The construction of proteins from their amino acid building blocks is at the heart of life in the primordial soup. Proteins are built up from sequences of amino acids based on the DNA code in a series of chemical processes (Molecular Biology). The centre of an amino acid is the carbon, called the alpha carbon that is bonded to four element groups.
Molecular biology is the study of life at molecular level such as DNA and RNA. The phrase, “DNA makes RNA makes proteins”, first used by Francis Creek in 1958, feels too vertiginous for me. It probably means information transfer from DNA is through RNA (messenger) to protein. Genes made up of nucleic acids (DNA and RNA) contain instructions for making proteins by transcription, but enzymes made of proteins are needed to replicate genes.
Besides amino acids, there is a complex organic substance that’s present in all living cells, which is vital for all life forms on Earth. These are nucleic acids which is of two types: DNA (deoxyribonucleic acid) and RNA (ribonucleic acid). Nucleic acids are small biomolecules, composed of nucleotides containing carbon, sugar, phosphate and a nitrogen base. They allow organisms to transfer genetic information from one generation to the next.
DNA contains the blueprint of life ie genetic instructions encoded that an organism needs to develop, live and reproduce. Various types of RNA help carry out this blueprint’s guidance in protein production. This is because DNA stays in the nucleus of a cell, while protein-making machinery is outside the nucleus in the cell. The RNA template can leave the nucleus carrying the information to make protein. The actual work of making an organism is done by proteins. The difference between DNA and RNA is that DNA is a double helix while RNA is a single helix.
Proteins have diverse roles in our body. Apart from the protein that we are familiar with in our daily diet, they come in all sorts of shapes and sizes. For example, hair and fur is made from a protein called keratin; haemoglobin in our blood that carries oxygen is a protein; so are enzymes in our saliva and stomach that digests food. Muscle protein is called actin, and a protein called myosin enables us to walk, breathe and blink our eyes.

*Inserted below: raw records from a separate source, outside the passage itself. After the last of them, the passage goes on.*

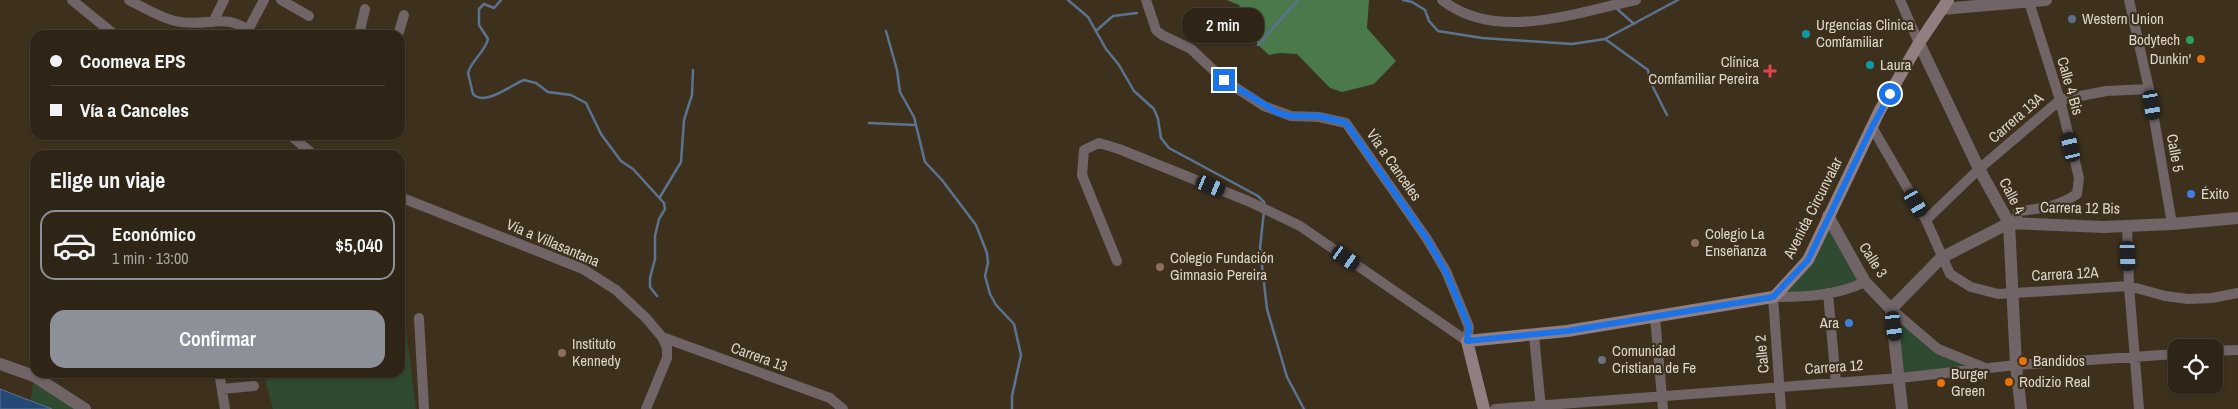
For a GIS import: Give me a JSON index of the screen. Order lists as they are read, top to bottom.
{
  "streets": {
    "main road": ["Avenida Circunvalar"],
    "street": [
      "Calle 4 Bis",
      "Carrera 13A",
      "Calle 5",
      "Vía a Canceles",
      "Calle 4",
      "Carrera 12 Bis",
      "Vía a Villasantana",
      "Calle 3",
      "Carrera 12A",
      "Calle 2",
      "Carrera 13",
      "Carrera 12"
    ]
  },
  "crossings": [
    ["Calle 4 Bis", "Carrera 13A"],
    ["Calle 4 Bis", "Calle 4"],
    ["Calle 4 Bis", "Avenida Circunvalar"],
    ["Calle 4 Bis", "Carrera 12 Bis"],
    ["Carrera 13A", "Calle 5"],
    ["Carrera 13A", "Calle 4"],
    ["Carrera 13A", "Carrera 12A"],
    ["Calle 5", "Carrera 12 Bis"],
    ["Calle 4", "Avenida Circunvalar"],
    ["Calle 4", "Carrera 12 Bis"],
    ["Calle 4", "Carrera 12A"],
    ["Calle 4", "Carrera 12"],
    ["Avenida Circunvalar", "Calle 3"],
    ["Avenida Circunvalar", "Carrera 12A"],
    ["Avenida Circunvalar", "Calle 2"],
    ["Carrera 12 Bis", "Calle 3"],
    ["Carrera 12 Bis", "Carrera 12A"],
    ["Vía a Villasantana", "Carrera 13"],
    ["Calle 2", "Carrera 12"]
  ],
  "places": {
    "other": [
      "Western Union",
      "Urgencias Clinica Comfamiliar",
      "Bodytech",
      "Dunkin'",
      "Laura",
      "Éxito",
      "Colegio La Enseñanza",
      "Colegio Fundación Gimnasio Pereira",
      "Ara",
      "Instituto Kennedy",
      "Comunidad Cristiana de Fe",
      "Bandidos",
      "Rodizio Real",
      "Burger Green"
    ],
    "health": ["Clínica Comfamiliar Pereira"]
  },
  "page": {
    "bubble": "2 min",
    "banner": ["Coomeva EPS", "Vía a Canceles"],
    "heading": "Elige un viaje",
    "list": [
      {
        "name": "Económico",
        "note": "1 min · 13:00",
        "value": "$5,040"
      }
    ],
    "buttons": "Confirmar"
  }
}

The continuance of life is possible, because carbon is a finite source that cycles through the Earth in many forms, and is available to all living organisms in balance with carbon in the atmosphere and the water, because of what is called the “Carbon cycle”, which is a series of processes by which carbon compounds are converted into each other in the environment. That includes plants bringing CO2 back by photosynthesis and its return to the atmosphere through respiration, the decay of dead organisms, and burning of fossil fuels like charcoal, petroleum etc.
So carbon is essential both for scaffolding, creating and continuing of human life.